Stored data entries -
Segment Open

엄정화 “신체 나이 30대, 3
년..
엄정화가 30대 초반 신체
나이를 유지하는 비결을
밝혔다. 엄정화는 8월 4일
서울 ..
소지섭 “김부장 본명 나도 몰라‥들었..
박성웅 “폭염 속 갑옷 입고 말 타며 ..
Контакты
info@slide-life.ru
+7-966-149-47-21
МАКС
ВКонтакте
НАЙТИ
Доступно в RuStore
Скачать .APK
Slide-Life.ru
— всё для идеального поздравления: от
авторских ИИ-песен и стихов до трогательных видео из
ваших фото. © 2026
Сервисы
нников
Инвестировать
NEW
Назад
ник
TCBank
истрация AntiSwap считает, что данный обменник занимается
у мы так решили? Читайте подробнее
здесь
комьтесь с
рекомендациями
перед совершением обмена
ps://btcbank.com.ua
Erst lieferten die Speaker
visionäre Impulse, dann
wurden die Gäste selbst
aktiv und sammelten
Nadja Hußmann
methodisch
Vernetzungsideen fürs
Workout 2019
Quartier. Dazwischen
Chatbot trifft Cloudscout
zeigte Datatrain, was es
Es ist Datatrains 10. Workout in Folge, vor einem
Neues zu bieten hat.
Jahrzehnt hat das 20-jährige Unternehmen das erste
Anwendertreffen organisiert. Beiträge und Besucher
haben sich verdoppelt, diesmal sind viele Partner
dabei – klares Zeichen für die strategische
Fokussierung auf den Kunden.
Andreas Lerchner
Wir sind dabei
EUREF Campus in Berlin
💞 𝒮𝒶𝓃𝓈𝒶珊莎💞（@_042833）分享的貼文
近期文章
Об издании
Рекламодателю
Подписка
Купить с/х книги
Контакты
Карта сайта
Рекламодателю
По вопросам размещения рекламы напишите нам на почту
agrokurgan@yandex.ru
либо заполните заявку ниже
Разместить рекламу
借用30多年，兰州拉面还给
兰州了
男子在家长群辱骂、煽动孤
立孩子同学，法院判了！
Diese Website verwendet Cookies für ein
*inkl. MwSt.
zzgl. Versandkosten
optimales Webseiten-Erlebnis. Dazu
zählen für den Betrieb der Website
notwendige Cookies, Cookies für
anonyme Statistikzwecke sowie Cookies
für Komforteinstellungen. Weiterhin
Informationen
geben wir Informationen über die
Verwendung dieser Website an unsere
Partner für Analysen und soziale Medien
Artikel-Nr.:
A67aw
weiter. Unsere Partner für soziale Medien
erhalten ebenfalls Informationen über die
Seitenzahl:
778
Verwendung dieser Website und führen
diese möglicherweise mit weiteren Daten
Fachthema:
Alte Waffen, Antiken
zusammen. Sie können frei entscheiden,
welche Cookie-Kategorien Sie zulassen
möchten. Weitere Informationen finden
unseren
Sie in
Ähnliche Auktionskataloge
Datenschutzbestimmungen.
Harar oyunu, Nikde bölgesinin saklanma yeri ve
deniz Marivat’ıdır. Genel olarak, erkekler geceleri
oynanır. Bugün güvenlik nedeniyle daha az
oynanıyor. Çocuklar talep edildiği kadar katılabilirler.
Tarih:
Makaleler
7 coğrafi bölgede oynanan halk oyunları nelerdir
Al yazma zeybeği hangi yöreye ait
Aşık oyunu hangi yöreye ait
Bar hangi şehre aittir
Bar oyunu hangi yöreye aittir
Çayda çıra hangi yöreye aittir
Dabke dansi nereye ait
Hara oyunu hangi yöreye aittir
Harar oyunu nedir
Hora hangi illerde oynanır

Segment Closed

Work item - Can you put every line from the records above into a numbered list, leaving out any blank lines?

Your response -
1. 엄정화 “신체 나이 30대, 3
2. 년..
3. 엄정화가 30대 초반 신체
4. 나이를 유지하는 비결을
5. 밝혔다. 엄정화는 8월 4일
6. 서울 ..
7. 소지섭 “김부장 본명 나도 몰라‥들었..
8. 박성웅 “폭염 속 갑옷 입고 말 타며 ..
9. Контакты
10. info@slide-life.ru
11. +7-966-149-47-21
12. МАКС
13. ВКонтакте
14. НАЙТИ
15. Доступно в RuStore
16. Скачать .APK
17. Slide-Life.ru
18. — всё для идеального поздравления: от
19. авторских ИИ-песен и стихов до трогательных видео из
20. ваших фото. © 2026
21. Сервисы
22. нников
23. Инвестировать
24. NEW
25. Назад
26. ник
27. TCBank
28. истрация AntiSwap считает, что данный обменник занимается
29. у мы так решили? Читайте подробнее
30. здесь
31. комьтесь с
32. рекомендациями
33. перед совершением обмена
34. ps://btcbank.com.ua
35. Erst lieferten die Speaker
36. visionäre Impulse, dann
37. wurden die Gäste selbst
38. aktiv und sammelten
39. Nadja Hußmann
40. methodisch
41. Vernetzungsideen fürs
42. Workout 2019
43. Quartier. Dazwischen
44. Chatbot trifft Cloudscout
45. zeigte Datatrain, was es
46. Es ist Datatrains 10. Workout in Folge, vor einem
47. Neues zu bieten hat.
48. Jahrzehnt hat das 20-jährige Unternehmen das erste
49. Anwendertreffen organisiert. Beiträge und Besucher
50. haben sich verdoppelt, diesmal sind viele Partner
51. dabei – klares Zeichen für die strategische
52. Fokussierung auf den Kunden.
53. Andreas Lerchner
54. Wir sind dabei
55. EUREF Campus in Berlin
56. 💞 𝒮𝒶𝓃𝓈𝒶珊莎💞（@_042833）分享的貼文
57. 近期文章
58. Об издании
59. Рекламодателю
60. Подписка
61. Купить с/х книги
62. Контакты
63. Карта сайта
64. Рекламодателю
65. По вопросам размещения рекламы напишите нам на почту
66. agrokurgan@yandex.ru
67. либо заполните заявку ниже
68. Разместить рекламу
69. 借用30多年，兰州拉面还给
70. 兰州了
71. 男子在家长群辱骂、煽动孤
72. 立孩子同学，法院判了！
73. Diese Website verwendet Cookies für ein
74. *inkl. MwSt.
75. zzgl. Versandkosten
76. optimales Webseiten-Erlebnis. Dazu
77. zählen für den Betrieb der Website
78. notwendige Cookies, Cookies für
79. anonyme Statistikzwecke sowie Cookies
80. für Komforteinstellungen. Weiterhin
81. Informationen
82. geben wir Informationen über die
83. Verwendung dieser Website an unsere
84. Partner für Analysen und soziale Medien
85. Artikel-Nr.:
86. A67aw
87. weiter. Unsere Partner für soziale Medien
88. erhalten ebenfalls Informationen über die
89. Seitenzahl:
90. 778
91. Verwendung dieser Website und führen
92. diese möglicherweise mit weiteren Daten
93. Fachthema:
94. Alte Waffen, Antiken
95. zusammen. Sie können frei entscheiden,
96. welche Cookie-Kategorien Sie zulassen
97. möchten. Weitere Informationen finden
98. unseren
99. Sie in
100. Ähnliche Auktionskataloge
101. Datenschutzbestimmungen.
102. Harar oyunu, Nikde bölgesinin saklanma yeri ve
103. deniz Marivat’ıdır. Genel olarak, erkekler geceleri
104. oynanır. Bugün güvenlik nedeniyle daha az
105. oynanıyor. Çocuklar talep edildiği kadar katılabilirler.
106. Tarih:
107. Makaleler
108. 7 coğrafi bölgede oynanan halk oyunları nelerdir
109. Al yazma zeybeği hangi yöreye ait
110. Aşık oyunu hangi yöreye ait
111. Bar hangi şehre aittir
112. Bar oyunu hangi yöreye aittir
113. Çayda çıra hangi yöreye aittir
114. Dabke dansi nereye ait
115. Hara oyunu hangi yöreye aittir
116. Harar oyunu nedir
117. Hora hangi illerde oynanır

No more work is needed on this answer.